Fibroblast growth factor 23 is pumping iron: C-terminal-fibroblast growth factor 23 cleaved peptide and its function in iron metabolism

Guillaume Courbon; Valentin David

doi:10.1097/MNH.0000000000000995

Fibroblast growth factor 23 is pumping iron: C-terminal-fibroblast growth factor 23 cleaved peptide and its function in iron metabolism

Curr Opin Nephrol Hypertens. 2024 Apr 26. doi: 10.1097/MNH.0000000000000995. Online ahead of print.

Authors

Guillaume Courbon¹, Valentin David²

Affiliations

¹ INSERM U1059 SAINBIOSE, University of St Etienne, Mines St Etienne, St Etienne, France.
² Division of Nephrology and Hypertension, Center for Translational Metabolism and Health, Feinberg School of Medicine, Northwestern University, Chicago, Illinois, USA.

PMID: 38661434
DOI: 10.1097/MNH.0000000000000995

Abstract

Purpose of the review: Iron deficiency regulates the production of the bone-derived phosphaturic hormone fibroblast growth factor 23 (FGF23) but also its cleavage, to generate both intact (iFGF23) and C-terminal (Cter)-FGF23 peptides. Novel studies demonstrate that independently of the phosphaturic effects of iFGF23, Cter-FGF23 peptides play an important role in the regulation of systemic iron homeostasis. This review describes the complex interplay between iron metabolism and FGF23 biology.

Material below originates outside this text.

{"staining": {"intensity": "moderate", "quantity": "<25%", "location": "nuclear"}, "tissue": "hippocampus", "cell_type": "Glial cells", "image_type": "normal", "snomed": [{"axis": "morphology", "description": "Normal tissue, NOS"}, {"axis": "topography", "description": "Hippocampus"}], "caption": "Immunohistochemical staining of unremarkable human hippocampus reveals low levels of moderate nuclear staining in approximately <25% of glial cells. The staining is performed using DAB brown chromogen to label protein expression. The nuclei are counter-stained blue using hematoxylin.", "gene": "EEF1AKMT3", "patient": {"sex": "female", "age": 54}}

Recent findings: C-terminal (Cter) FGF23 peptides antagonize inflammation-induced hypoferremia to maintain a pool of bioavailable iron in the circulation. A key mechanism proposed is the down-regulation of the iron-regulating hormone hepcidin by Cter-FGF23.

Summary: In this manuscript, we discuss how FGF23 is produced and cleaved in response to iron deficiency, and the principal functions of cleaved C-terminal FGF23 peptides. We also review possible implications anemia of chronic kidney disease (CKD).